Tuesday, March 08, 2016

To learn from birds and monkeys

I live in Tamil Nadu and my community made it clear to me that from about 6:30 AM and for about 18 minutes on March 9, 2016 we would be under the spell of a solar eclipse; suffer through a long list of restrictions.
Before believing them, I had to confirm this for myself. That is no small task. Why, you ask. After all, NASA put out a map showing the path of the eclipse. No, I needed confirmation from higher authorities. Birds and our evolutionarily-closer relatives, monkeys.
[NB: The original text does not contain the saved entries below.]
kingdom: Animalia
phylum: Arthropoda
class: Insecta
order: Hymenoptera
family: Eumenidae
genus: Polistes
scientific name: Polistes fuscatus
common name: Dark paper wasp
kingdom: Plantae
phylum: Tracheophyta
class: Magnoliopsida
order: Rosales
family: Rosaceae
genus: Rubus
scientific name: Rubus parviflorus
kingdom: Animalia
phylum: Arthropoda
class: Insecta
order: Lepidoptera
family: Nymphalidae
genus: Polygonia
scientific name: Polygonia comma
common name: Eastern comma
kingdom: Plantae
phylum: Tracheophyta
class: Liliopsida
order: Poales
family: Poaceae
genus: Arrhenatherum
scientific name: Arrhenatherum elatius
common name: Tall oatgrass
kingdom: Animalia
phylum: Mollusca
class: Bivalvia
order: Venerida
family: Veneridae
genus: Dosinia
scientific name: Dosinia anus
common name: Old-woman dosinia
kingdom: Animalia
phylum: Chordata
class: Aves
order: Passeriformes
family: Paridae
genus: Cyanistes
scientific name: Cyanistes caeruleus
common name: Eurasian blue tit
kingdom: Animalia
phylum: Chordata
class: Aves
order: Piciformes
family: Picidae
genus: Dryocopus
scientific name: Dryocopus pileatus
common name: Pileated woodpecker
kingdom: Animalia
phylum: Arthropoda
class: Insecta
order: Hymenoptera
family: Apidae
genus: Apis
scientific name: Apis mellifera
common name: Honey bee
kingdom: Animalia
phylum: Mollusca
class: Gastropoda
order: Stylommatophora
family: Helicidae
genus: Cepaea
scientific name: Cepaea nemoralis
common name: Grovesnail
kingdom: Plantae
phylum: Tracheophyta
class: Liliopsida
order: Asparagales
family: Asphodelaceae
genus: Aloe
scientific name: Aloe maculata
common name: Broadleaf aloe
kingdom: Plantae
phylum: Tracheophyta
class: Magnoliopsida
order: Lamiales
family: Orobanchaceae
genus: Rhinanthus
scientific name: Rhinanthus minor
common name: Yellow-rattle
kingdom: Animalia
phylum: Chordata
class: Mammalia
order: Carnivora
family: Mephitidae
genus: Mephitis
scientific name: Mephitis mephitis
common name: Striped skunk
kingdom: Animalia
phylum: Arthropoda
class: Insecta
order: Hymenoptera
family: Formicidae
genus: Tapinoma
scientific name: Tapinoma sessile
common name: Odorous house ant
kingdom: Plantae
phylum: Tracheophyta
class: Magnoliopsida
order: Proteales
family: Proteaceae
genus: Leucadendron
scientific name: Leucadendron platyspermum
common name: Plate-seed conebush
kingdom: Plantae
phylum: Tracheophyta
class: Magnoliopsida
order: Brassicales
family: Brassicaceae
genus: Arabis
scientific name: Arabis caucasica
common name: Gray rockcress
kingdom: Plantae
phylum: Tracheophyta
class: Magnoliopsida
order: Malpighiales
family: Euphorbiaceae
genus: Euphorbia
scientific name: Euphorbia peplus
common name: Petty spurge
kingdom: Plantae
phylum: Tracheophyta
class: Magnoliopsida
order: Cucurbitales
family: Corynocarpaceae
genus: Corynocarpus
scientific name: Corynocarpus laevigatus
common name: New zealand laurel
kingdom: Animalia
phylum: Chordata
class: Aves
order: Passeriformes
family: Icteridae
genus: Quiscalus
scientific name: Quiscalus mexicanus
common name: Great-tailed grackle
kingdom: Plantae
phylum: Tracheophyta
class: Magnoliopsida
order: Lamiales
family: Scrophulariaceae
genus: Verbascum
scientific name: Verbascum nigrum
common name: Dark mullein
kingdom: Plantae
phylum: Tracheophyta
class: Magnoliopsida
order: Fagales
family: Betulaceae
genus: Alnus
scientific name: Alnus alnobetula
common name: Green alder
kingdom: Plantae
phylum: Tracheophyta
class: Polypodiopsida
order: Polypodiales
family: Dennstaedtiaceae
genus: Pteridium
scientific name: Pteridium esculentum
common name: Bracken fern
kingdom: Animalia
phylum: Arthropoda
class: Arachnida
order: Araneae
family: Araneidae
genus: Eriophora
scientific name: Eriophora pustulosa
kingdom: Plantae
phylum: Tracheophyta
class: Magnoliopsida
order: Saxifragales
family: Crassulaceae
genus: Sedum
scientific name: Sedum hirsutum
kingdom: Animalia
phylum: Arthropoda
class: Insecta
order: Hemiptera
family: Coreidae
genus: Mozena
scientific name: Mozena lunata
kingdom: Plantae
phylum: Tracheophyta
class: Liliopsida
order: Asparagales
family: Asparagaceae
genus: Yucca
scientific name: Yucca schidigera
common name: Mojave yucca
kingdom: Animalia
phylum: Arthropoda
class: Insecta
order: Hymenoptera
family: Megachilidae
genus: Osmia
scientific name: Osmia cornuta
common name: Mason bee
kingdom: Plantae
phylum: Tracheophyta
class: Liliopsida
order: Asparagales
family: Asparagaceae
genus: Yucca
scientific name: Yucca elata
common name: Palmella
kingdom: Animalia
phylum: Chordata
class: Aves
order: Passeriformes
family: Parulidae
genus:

Some people who are infused with high levels of scientific literacy claim birds and other animals sense an eclipse, and they start exhibiting weird behavior as a point in favor of their position that solar and lunar eclipses matter in the lives of humans. Further, they also claim, even while lacking evidence from birds, that propitiating their forefathers during and after the fact is a good way of warding off the eclipses’ ill effects.
The way I see it, the claim has its basis in economics; an interim situation in which the earth-moon-sun triad affords the chance for the priestly class to feed/fill its domestic coffers, for who opportunities for making money are becoming fewer even while their numbers are dwindling. Perhaps you would call this weird behavior, but I don’t. Making money is the raison d’etre of human beings.
So, NASA or not, I went to the terrace at the appointed time (slightly earlier, just to be forewarned and stayed the whole duration), and looked out for weird behavior from birds. I scanned the skies North, South, East and West and no abnormal bird behavior did I notice. I looked down from the terrace to see whether monkeys – yes, there are so many of them in my neighborhood and we have to be very careful not to entertain them in our house – joined birds in sort of boycotting this eclipse phenomenon this time. Yes, they sure did, just going on about their daily rituals.
So, for me, the eclipse did not materialize.
Now, I looked at the map from NASA, a little more than closely than cursorily. The path of the eclipse is at best equatorial, indeed, southern hemispherical. If southern India experiences the effect of this eclipse, it cannot induce more than, if that, a quick sneeze in humans! No wonder, birds and monkeys went their way without bothering to go into a tizzy.
But, we humans did.
Birds have more scientific literacy! Being bird brained is better than being human brained!
Raghuram Ekambaram

P. S I know a few educational institutions that adjusted their daily time table on this count. Go figure!